Comment avez-vous connu Tintin? Qu'est-ce qui fait que vous aimez le personnage et ses aventures?

J'ai connu Tintin grâce à mon père qui est francophone lui aussi; il possédait des albums de Tintin originaux en français et en couleur (c'est évident mais étant donné que les traductions pirates de Tintin parues quand j'étais petit étaient en noir et blanc, c'était une sorte de merveille pour moi). Je ne parlais pas français mais les images suffisaient a me charmer et j'essayais d'imaginer les dialogues, les situations etc. C'est pourquoi, je peux dire que maintenant j'ai deux images de Tintin; l'une est celle que j'ai créée quand j'étais enfant et l'autre est celle que j'ai eu quand j'ai commencé à parler et à lire le français. Je n'ai jamais parvenu à expliquer la magie que Tintin m'a exercée. Je ne sais pas la recette de cette quasi-perfection qui sait captiver tous les âges, tous les statuts et tous les métiers. J'aime Tintin parce que je suis tombé amoureux de lui. Et il paraît que c'est un amour pas comme les autres; un amour divin, dirait-on...

Comment devient-on le traducteur des éditions officielles de Tintin en turc?

Je ne sais pas comment ça marche pour les autres pays (une élimination, un concours etc.?) mais le mien est le résultat d'une coïncidence. J'avais un contact personnel avec le directeur de l'une des plus grandes maisons d'édition de la Turquie (qui est l'éditeur actuel de Tintin) et grâce à lui, j'ai appris qu'ils projettaient de publier les traductions des éditions officielles des Aventures de Tintin. Alors, je leur ai proposé de traduire seulement un album (ce qui était déjà un rêve pour moi car j'étais très jeune) et ils m'ont confié la série entière. Ainsi, mon aventure a commencé en 1994.

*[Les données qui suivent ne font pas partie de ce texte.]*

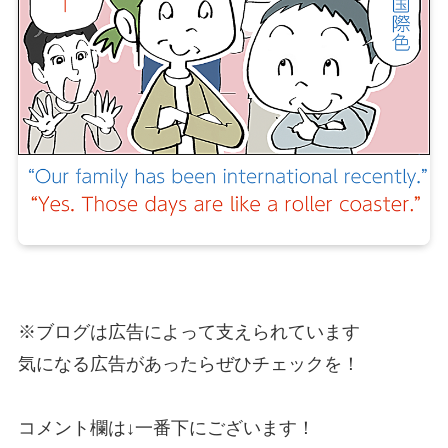
※ブログは広告によって支えられています
気になる広告があったらぜひチェックを！
コメント欄は↓一番下にございます！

À votre avis, quelles sont les plus grandes difficultés à surmonter pour le traducteur? Le passage du français au turc pose-t-il certains problèmes particuliers?

Ce n'est pas une tâche facile de traduire Tintin. Il y a pas mal de jeux de mots, des mots d'esprit parfois propres à la langue française, etc. Les fameux jurons de Haddock me posaient souvent de graves problèmes car il fallait décider si ma traduction serait une adaptation ou une traduction fidèle. J'ai - voulant rester fidèle à Herge - partiellement adapté les jurons en gardant leur sens et j'étais souvent obligé de faire preuve d'une imagination aussi vive que celle d'Herge, mais je sais que je n'y ai pas pu parvenir. Je crois que pour faire une traduction réussie, il faut s'identifier aux personnages, comme le fait l'auteur quand il crée son album. Moi, quand je traduisais les dialogues de Tintin, je me mettais à la place de l'un et puis de l'autre et je « jouais » ma traduction à haute voix. Je riais aux drôleries et j'essayais de créer quelque chose qui réussirait à faire rire les lecteurs turcs de même. Il est impossible de traduire mot-à-mot les « malentendus » (dans le sens propre du mot) de Tournesol dus à sa surdité. Alors, il faut inventer des équivalents en turc. Ce n'est pas évident car il faut faire exactement ce qu'a fait Hergé. J'ai eu encore d'autres problèmes et difficultès moins importants mais j'espère avoir été un traducteur qui n'a pas trahi!